With the exception of a year in the Midwest, I've spent all of my adulthood living at most a few miles from a coast. Yet even when I could hear the Atlantic's staticky, nor'easterly roar from my bedroom window in New Jersey or now, when on clear days in San Francisco I can see the Pacific from the roof of my building, I've always wanted a tangible object to keep close by.

We all know people who collect shells or stones or driftwood. (I remember very distinctly my grandmother's homemade shell-filled lamp.) I'm a book person, so it's perhaps unsurprising that I've always desired to have the sea between the pages of a book.

Until now, though, I've never acted on that desire, maybe because I felt caught between the atavism and the consumerism of the impulse (as if any object, especially a photograph, can properly capture The Sea), or because I've never quite found the perfect book, despite there being no shortage of such collections.
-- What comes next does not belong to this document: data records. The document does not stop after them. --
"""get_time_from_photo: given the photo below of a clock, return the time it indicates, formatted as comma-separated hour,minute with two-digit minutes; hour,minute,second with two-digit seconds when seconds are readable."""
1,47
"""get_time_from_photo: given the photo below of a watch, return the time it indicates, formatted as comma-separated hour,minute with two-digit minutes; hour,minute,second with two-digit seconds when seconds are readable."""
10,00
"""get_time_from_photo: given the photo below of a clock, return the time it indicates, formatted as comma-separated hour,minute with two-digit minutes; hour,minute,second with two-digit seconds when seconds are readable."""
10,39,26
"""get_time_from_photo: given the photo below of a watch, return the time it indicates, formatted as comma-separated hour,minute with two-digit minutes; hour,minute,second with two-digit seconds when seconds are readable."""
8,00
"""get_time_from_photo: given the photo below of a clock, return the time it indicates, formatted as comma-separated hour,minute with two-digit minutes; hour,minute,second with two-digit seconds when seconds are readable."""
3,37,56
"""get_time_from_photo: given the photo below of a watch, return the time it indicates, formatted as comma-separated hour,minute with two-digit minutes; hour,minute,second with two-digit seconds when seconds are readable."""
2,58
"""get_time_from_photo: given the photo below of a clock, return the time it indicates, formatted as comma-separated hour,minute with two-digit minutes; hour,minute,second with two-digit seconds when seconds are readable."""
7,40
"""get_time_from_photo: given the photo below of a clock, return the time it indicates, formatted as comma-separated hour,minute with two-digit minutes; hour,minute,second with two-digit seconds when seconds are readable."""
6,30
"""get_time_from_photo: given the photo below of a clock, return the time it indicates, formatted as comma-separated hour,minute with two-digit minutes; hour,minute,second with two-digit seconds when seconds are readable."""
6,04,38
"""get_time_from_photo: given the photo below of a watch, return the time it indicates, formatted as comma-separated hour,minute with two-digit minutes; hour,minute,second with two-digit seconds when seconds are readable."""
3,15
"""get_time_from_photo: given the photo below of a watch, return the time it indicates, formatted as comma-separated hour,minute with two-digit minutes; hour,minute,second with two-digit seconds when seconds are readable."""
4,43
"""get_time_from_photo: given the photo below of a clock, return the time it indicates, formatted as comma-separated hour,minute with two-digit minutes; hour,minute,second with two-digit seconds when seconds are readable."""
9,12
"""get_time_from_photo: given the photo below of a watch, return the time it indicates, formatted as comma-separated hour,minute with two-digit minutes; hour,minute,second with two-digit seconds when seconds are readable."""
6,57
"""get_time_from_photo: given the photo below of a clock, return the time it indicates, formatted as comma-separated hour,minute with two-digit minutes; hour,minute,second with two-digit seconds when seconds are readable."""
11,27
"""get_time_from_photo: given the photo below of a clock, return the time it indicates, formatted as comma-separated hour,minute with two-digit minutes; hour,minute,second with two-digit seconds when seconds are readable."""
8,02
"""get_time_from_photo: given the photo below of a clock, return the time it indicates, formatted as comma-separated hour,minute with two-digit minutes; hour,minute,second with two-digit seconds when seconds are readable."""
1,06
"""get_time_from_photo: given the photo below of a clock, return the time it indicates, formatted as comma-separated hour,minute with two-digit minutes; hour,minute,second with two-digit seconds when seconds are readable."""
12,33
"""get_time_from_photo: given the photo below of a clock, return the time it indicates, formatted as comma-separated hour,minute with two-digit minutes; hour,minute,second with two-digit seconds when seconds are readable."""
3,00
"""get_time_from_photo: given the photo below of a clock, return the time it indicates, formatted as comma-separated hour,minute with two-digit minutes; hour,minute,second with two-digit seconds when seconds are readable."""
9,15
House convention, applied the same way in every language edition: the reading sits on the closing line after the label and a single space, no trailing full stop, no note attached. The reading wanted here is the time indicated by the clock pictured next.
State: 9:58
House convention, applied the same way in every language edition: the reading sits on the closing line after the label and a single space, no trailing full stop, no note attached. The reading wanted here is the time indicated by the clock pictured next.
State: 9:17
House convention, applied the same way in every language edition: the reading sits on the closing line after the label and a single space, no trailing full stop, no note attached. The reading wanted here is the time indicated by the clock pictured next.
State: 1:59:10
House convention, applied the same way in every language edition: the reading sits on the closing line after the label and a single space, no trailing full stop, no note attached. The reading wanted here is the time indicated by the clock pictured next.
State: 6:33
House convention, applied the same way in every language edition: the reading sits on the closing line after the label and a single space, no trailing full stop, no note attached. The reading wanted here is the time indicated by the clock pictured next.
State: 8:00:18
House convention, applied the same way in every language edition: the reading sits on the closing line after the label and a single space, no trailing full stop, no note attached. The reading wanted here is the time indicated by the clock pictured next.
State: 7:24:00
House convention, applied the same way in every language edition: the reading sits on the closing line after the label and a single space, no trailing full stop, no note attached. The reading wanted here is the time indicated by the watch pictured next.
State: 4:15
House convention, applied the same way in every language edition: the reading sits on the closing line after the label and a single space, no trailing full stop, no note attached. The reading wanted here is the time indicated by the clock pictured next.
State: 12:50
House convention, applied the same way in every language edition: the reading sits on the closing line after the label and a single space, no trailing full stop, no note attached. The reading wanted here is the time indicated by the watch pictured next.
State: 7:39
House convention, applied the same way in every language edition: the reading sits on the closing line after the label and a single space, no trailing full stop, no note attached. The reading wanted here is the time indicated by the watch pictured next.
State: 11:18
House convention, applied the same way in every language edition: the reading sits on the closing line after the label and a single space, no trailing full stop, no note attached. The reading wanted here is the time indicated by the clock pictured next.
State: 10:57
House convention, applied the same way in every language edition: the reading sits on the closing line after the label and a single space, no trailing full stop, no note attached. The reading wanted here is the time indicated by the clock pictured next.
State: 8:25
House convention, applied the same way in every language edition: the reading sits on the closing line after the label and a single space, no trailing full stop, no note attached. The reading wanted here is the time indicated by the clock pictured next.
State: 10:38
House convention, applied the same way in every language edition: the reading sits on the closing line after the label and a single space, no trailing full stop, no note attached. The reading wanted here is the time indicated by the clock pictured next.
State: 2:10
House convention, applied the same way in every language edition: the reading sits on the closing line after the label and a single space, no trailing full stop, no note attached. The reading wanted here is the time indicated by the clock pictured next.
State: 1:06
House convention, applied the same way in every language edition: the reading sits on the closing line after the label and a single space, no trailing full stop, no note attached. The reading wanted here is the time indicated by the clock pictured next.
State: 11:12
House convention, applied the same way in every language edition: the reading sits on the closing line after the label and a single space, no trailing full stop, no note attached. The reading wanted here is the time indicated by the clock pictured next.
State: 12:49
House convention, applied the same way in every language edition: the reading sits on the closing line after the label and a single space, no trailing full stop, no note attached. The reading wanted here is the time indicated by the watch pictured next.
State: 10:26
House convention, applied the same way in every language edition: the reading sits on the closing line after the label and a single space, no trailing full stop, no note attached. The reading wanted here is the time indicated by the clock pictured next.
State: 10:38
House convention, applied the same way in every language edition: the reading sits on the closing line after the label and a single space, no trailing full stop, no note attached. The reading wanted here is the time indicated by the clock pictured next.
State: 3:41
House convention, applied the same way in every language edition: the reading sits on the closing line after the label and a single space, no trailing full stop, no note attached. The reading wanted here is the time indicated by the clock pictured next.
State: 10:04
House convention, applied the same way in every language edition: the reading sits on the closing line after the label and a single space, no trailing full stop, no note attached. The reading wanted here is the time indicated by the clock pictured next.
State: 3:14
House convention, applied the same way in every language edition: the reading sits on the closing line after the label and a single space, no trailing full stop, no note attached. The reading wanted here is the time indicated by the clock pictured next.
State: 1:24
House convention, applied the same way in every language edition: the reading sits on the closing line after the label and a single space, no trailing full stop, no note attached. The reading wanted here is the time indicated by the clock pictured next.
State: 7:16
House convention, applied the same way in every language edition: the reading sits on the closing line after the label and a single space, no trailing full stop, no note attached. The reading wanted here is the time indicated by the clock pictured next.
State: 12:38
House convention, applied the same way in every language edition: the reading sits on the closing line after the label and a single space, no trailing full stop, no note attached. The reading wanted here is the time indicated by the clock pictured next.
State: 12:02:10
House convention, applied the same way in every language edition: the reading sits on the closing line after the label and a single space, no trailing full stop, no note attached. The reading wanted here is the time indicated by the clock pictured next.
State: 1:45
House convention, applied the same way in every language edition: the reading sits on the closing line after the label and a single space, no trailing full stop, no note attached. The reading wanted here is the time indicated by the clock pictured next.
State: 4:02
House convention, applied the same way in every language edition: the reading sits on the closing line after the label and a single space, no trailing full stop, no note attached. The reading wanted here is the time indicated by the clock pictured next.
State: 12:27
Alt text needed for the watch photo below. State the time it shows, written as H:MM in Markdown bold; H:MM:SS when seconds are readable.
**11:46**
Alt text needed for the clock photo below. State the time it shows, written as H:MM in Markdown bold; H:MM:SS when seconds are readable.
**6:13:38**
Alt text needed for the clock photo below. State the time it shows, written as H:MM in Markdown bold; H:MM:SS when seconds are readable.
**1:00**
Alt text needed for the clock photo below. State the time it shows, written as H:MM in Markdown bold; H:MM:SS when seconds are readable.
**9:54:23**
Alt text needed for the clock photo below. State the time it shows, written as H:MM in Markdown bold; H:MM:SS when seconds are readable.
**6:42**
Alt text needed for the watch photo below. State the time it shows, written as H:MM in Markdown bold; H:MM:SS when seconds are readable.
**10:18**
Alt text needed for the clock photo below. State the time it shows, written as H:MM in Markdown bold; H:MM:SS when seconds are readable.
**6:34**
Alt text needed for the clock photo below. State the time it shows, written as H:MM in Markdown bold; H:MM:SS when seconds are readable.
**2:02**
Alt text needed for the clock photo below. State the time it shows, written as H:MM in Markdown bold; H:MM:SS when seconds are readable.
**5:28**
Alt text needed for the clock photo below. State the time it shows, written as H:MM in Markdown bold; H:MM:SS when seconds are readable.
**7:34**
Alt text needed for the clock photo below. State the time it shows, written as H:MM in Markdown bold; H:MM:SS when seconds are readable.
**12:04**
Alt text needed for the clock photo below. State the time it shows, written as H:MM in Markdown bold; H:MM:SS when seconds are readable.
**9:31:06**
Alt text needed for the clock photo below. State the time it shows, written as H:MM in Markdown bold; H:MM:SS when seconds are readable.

Besides, let's face it, there is also a lot of sentimentality about the sea; romance as well, but rarely romance that doesn't devolve into hackneyed phrases and imagery.

This book, though. This is the one. It's full of romance that steers clear of the dangerous shoals of sentimentality; it's got grandeur and shipwrecks and symbolism; it evokes the real sublimity and ordinariness of of the sea, while managing to permit it its dream quality. It's also got a slipcase. (A slipcase, I say!)